I have to agree with many other posters – get rid of this vendor.  I cannot begin to tell you how many times I posted on Facebook something along the lines of “My invites are GORGEOUS!” or “I got my dress and I LOVE it!  Thanks (bridal shop) for such an amazing experience!”   could never imagine my shop or my invitation vendor contacting me about bashing them.  They cannot make you pay for something that you discussed verbally but did not include in the contract.  If they forgot to include it, that is their issue.

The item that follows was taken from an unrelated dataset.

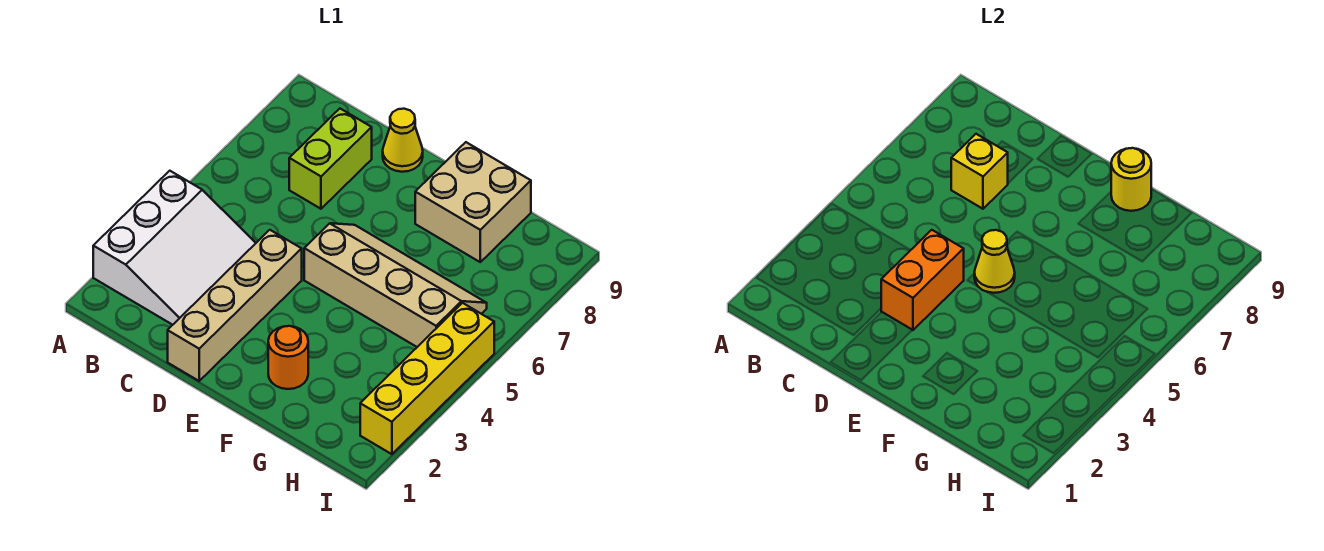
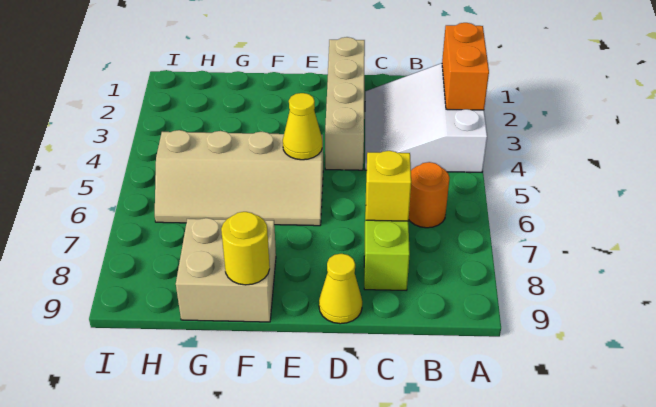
orange 1x2 brick [881,230,964,330] -> orange 1x2 brick moved to [442,23,489,110]
orange 1x1 round brick [268,326,308,389] -> orange 1x1 round brick moved to [409,162,449,228]
yellow 1x4 brick [360,303,494,454] -> none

I do also agree with Sapphire above that, when you DO review this vendor, that you state facts that can be substantiated so they cannot chase you for libel.  Facts are facts.  Good luck with this, Im looking forward to the reveiw when its finally over 🙂

Also, know that you arent alone…there were some rpetty funny strings on here about vendors from hell.   The one in particular I remember was about a DJ in Cali who spoke terribly to potential clients.  PM me if you want the link to those

Post # 14
Member
5823 posts
Bee Keeper

You can definitely file a small claims suit against the vendor for breech of contract.  They cannot take Y out if it is IN the contract.  You can also call your credit card company (if that is how you paid) and have them rescind the money, since most major credit cards will do that for you if you can show breech of contract.  That then places the ball in the vendor’s court to sue YOU for the money, and to do that they would have to prove they DIDN’T breech the contract, and it sounds like they clearly did.  And yeah, they definitely can’t tell you or your B2B that you can’t talk about what an aweful experience you’ve had.  As long as you only state facts, you have every legal right to buy a one page ad in the newspaper if you want to that tells about the horrible customer service.  This person is clearly trying to use scare tactics to hide their shady service.  Don’t let them scare you.  In the end they have no legal recourse!

Post # 16
Member
5823 posts
Bee Keeper

If you feel that they failed to uphold their obligations contained in the contract, and if you have already paid a fee for those services, you have a case and may petition to file in small claims court.  The ruling will not nullify the contract, it actually upholds the verbage in the contract and refunds you for what was not done.

Did you or your bride sign another contract which precludes you from publicly discussing your business transaction?  That would be an odd thing to include in the original contract wording.  I’d also like to add that your B2B cannot have signed anything legally binding YOU.  If anything was sent to YOUR e-mail, then YOU can post it, just not her (if she signed a contract saying she wouldn’t).